In 2018, aviation industry veterans Lee Woodward and Ian Cooper founded Skyborne at the UK’s Gloucestershire Airport. An airline training academy, Skyborne employs a combination of time-tested techniques and new technologies to deliver thoroughly modern courses. Alongside the Diamond DA42 twin-piston, the academy offers advanced synthetic training aids including on a Boeing 737 MAX simulator.
Skyborne’s website is rich in images featuring women so it is fitting that the academy’s initial air transport pilot license (ATPL) counts Alisha Jassar as a student. Aged 19, Jassar is unusual for entering the course directly from secondary school, rather than university. Her aviation interest was sparked at an early age by seeing light aircraft at her local airfield. Since taking a trial flight at the age of 16, it’s a route she has navigated largely under her own initiative.
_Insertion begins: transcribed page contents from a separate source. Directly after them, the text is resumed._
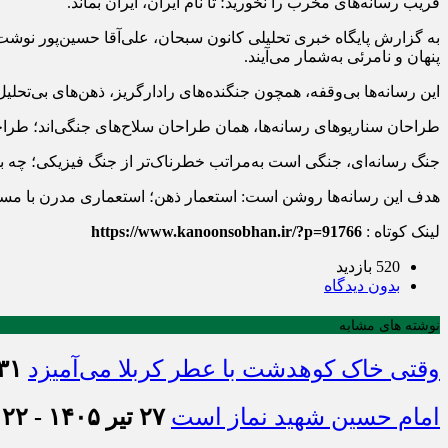
فریب رسانه‌های مخرب را نخورید؛ تا نام ایران، ایران بماند.
به گزارش پایگاه خبری تحلیلی کانون سبحان، علی‌آقا حسین‌پور نوش
پنهان و نامرئی به‌شمار می‌آیند.
این رسانه‌ها بی‌وقفه، همچون جنگنده‌های رادارگریز، ذهن‌های بی‌تحلیل
طراحان سناریوهای رسانه‌ها، همان طراحان سلاح‌های جنگی‌اند؛ طراحانی 
جنگ رسانه‌ای، جنگی است به‌مراتب خطرناک‌تر از جنگ فیزیکی؛ چه بسیار
هدف این رسانه‌ها روشن است: استعمار ذهن؛ استعماری مدرن با مستعمر
لینک کوتاه :
https://www.kanoonsobhan.ir/?p=91766
520 بازدید
بدون دیدگاه
نوشته های مشابه
وقتی خاک کوهدشت با عطر کربلا می‌آمیزد
۳۱ تیر ۱۴۰۵ - :۴۵
امام حسین شهید نماز است
۲۷ تیر ۱۴۰۵ - ۲۱:۲۲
“The school careers advisors knew nothing about getting into the industry. It’s a fairly common issue, schools tending to encourage students to attend university over other career paths. I did my own research and attended Pilot Careers Live [PCL, a series of European industry shows]. I found out about Skyborne through the PCL newsletter,” Jassar tells Runway Girl Network.
“Their facility really impressed me, and I was reassured by the credibility of the instructors and founders, who are all very personally involved. I’m currently in ground school; the course is 67 weeks long.”
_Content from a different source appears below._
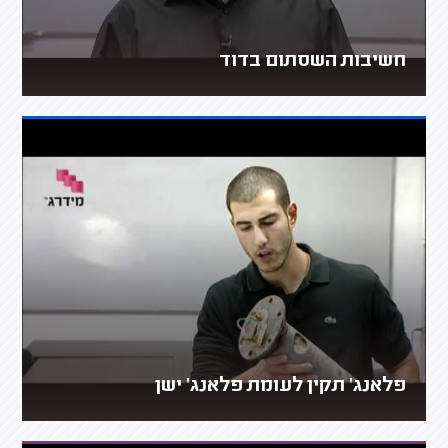
חשיבות השסתום בדוד
פלאנג' תקין לעומת פלאנג' ישן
Right now, Jassar says her primary goal is to secure a position with an airline. “I’d like to achieve a captaincy and fly long-haul during my career.”
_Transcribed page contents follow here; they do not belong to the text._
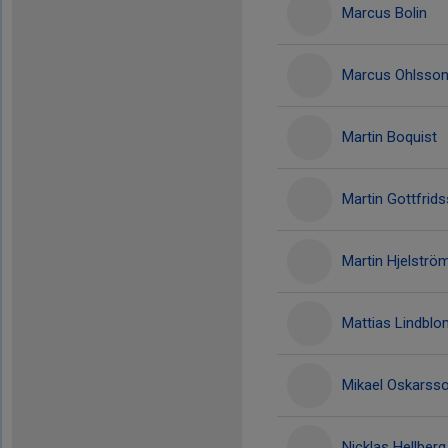
Marcus Bolin
Marcus Ohlsso
Martin Boquist
Martin Gottfrid
Martin Hjelströ
Mattias Lindblo
Mikael Oskarss
Nicklas Hellberg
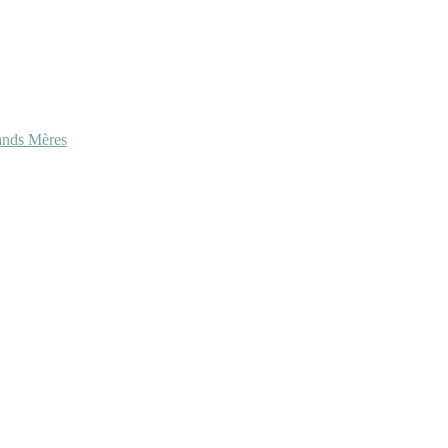
ands Mères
Woodward, who serves as CEO of Skyborne, says the academy trains its cadets as close to the requirements of an airline operator as possible. “We have a progressive continuous learning philosophy, which overlays the theory with scenario-based training. It delivers theoretical training in tiers, which we believe promotes better understanding. We also add otherwise unheard-of modules, including customer service, which all our trainees receive, and flight risk analysis,” he explains.
Jassar confides that ground school “can be challenging, requiring that you dig deep, focus, take feedback and develop. There are also challenges from being the only female on the Integrated ATPL course, a situation emphasized by learning in a boutique environment.” She reckons it’s a good test of determination and expects to work in a minority female environment throughout her career, despite the industry’s efforts to improve diversity.
She wants to be part of the solution. “I want to promote greater diversity within the industry. I found the typical cadet profile intimidating when I started looking. Greater insight and promotion of diversity will go a long way to encouraging more young women to consider airline pilot as a real career choice,” says Jassar.
“To those at my former school considering career options, I’d say that becoming an airline pilot is possible if you have the passion and attributes to get through the training. It was never presented to me as a career choice and I’m keen to promote it to those who don’t think it’s possible.”
It’s a philosophy Woodward shares. Skyborne is involved in an initiative engaging children as young as 12 and welcoming them to its facility for summer camps. Recognizing that fewer than 10% of candidates applying for pilot training are female, Woodward says the outreach effort will actively encompass girls, but adds a caveat.
“I don’t believe the pilot training industry is configured to appeal less to women. Perhaps we haven’t done enough as an industry to change perceptions. It’s about offering flexible working arrangements for all; those airlines which do, like India’s IndiGo, have the largest proportions of female pilots.”